* Records contained in a dataset

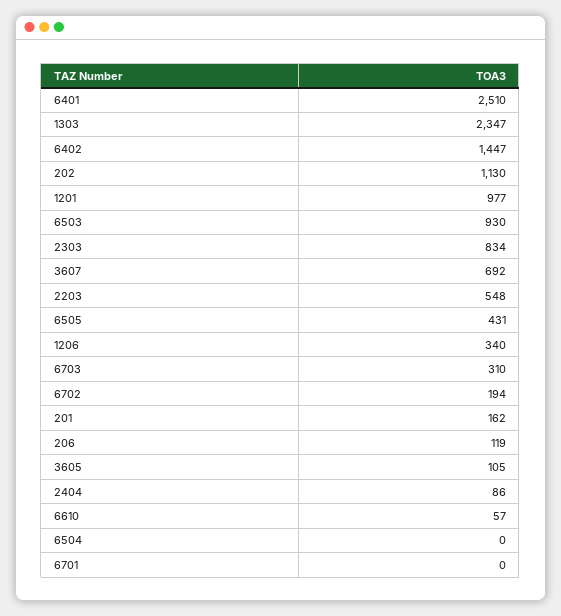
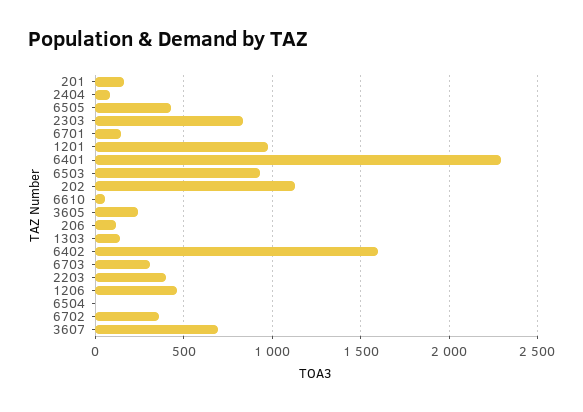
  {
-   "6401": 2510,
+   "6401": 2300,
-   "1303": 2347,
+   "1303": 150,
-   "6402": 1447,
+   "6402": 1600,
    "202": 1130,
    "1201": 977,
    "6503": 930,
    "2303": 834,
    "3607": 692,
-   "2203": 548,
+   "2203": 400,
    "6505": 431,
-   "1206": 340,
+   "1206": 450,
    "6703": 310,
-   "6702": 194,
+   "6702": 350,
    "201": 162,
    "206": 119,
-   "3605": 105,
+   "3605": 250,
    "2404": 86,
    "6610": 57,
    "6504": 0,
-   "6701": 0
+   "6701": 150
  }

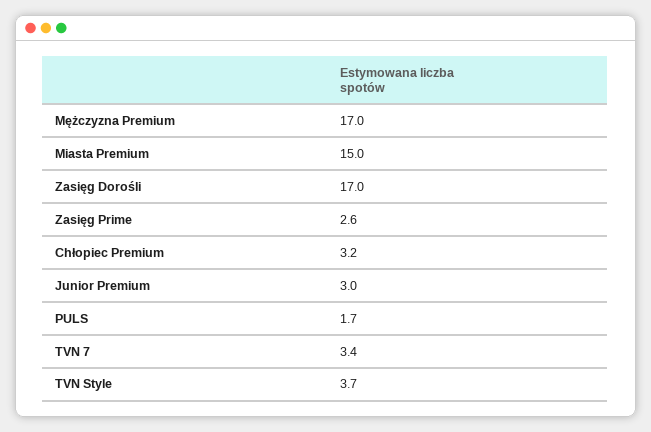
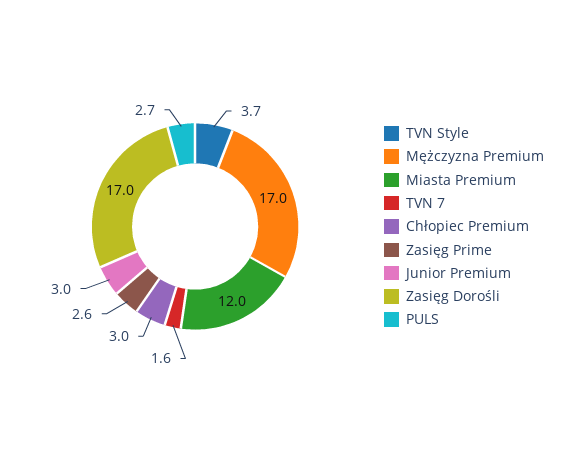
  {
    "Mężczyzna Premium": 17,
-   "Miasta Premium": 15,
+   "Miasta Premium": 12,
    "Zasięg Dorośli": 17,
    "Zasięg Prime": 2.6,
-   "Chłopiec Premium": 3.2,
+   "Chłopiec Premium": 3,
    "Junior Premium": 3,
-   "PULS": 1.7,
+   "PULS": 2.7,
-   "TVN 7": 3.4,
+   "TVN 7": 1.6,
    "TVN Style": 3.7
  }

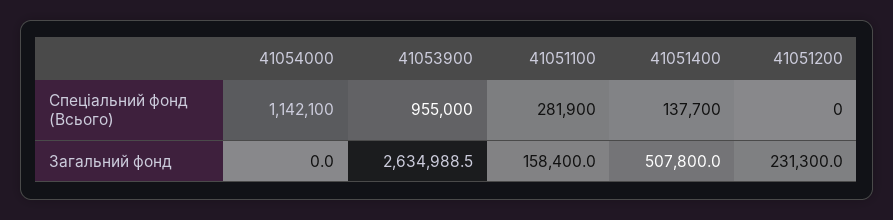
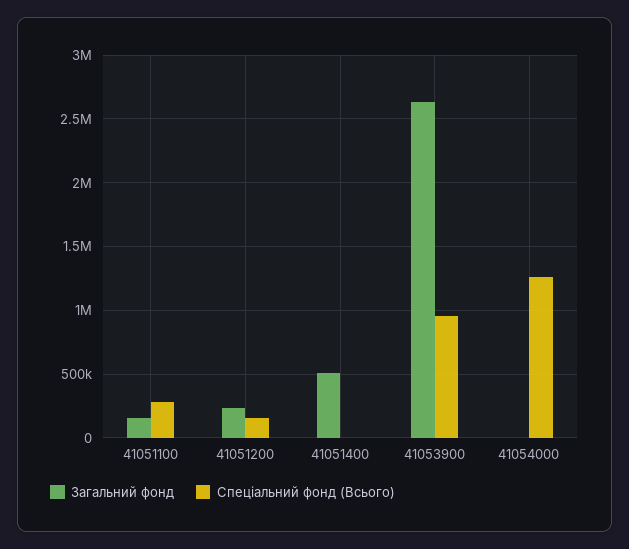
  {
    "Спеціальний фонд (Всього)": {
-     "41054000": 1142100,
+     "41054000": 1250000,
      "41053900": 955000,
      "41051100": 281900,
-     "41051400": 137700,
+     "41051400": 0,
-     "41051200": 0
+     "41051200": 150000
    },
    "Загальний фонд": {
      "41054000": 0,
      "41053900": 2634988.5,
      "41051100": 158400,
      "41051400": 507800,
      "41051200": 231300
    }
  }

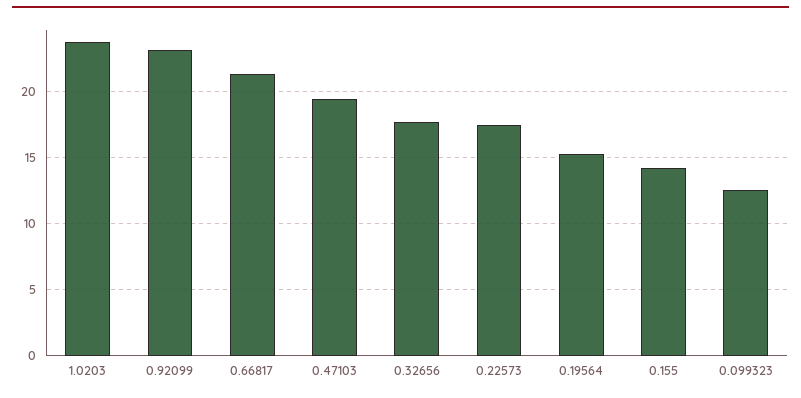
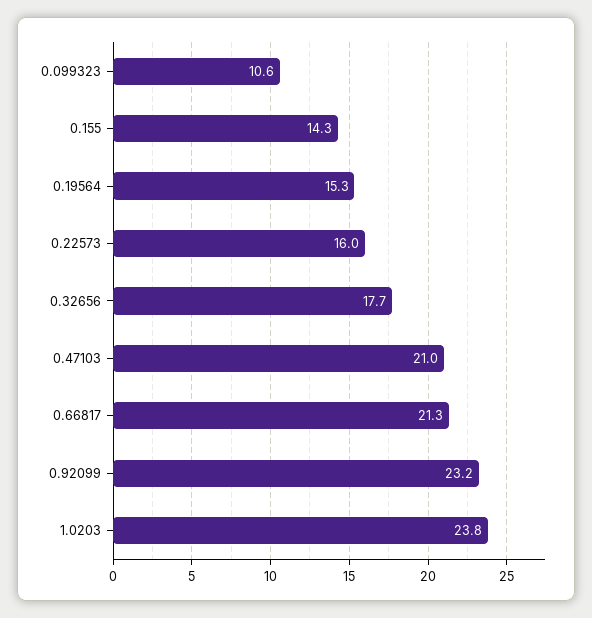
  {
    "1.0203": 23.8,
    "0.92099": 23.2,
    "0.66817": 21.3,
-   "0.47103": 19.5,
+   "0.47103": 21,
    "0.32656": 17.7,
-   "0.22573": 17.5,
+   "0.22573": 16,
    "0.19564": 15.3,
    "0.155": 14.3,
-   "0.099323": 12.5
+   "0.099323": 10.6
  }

* Problem to work on
Pictures aside, restate the entries word for word.

* Response
  {
-   "6401": 2510,
+   "6401": 2300,
-   "1303": 2347,
+   "1303": 150,
-   "6402": 1447,
+   "6402": 1600,
    "202": 1130,
    "1201": 977,
    "6503": 930,
    "2303": 834,
    "3607": 692,
-   "2203": 548,
+   "2203": 400,
    "6505": 431,
-   "1206": 340,
+   "1206": 450,
    "6703": 310,
-   "6702": 194,
+   "6702": 350,
    "201": 162,
    "206": 119,
-   "3605": 105,
+   "3605": 250,
    "2404": 86,
    "6610": 57,
    "6504": 0,
-   "6701": 0
+   "6701": 150
  }

  {
    "Mężczyzna Premium": 17,
-   "Miasta Premium": 15,
+   "Miasta Premium": 12,
    "Zasięg Dorośli": 17,
    "Zasięg Prime": 2.6,
-   "Chłopiec Premium": 3.2,
+   "Chłopiec Premium": 3,
    "Junior Premium": 3,
-   "PULS": 1.7,
+   "PULS": 2.7,
-   "TVN 7": 3.4,
+   "TVN 7": 1.6,
    "TVN Style": 3.7
  }

  {
    "Спеціальний фонд (Всього)": {
-     "41054000": 1142100,
+     "41054000": 1250000,
      "41053900": 955000,
      "41051100": 281900,
-     "41051400": 137700,
+     "41051400": 0,
-     "41051200": 0
+     "41051200": 150000
    },
    "Загальний фонд": {
      "41054000": 0,
      "41053900": 2634988.5,
      "41051100": 158400,
      "41051400": 507800,
      "41051200": 231300
    }
  }

  {
    "1.0203": 23.8,
    "0.92099": 23.2,
    "0.66817": 21.3,
-   "0.47103": 19.5,
+   "0.47103": 21,
    "0.32656": 17.7,
-   "0.22573": 17.5,
+   "0.22573": 16,
    "0.19564": 15.3,
    "0.155": 14.3,
-   "0.099323": 12.5
+   "0.099323": 10.6
  }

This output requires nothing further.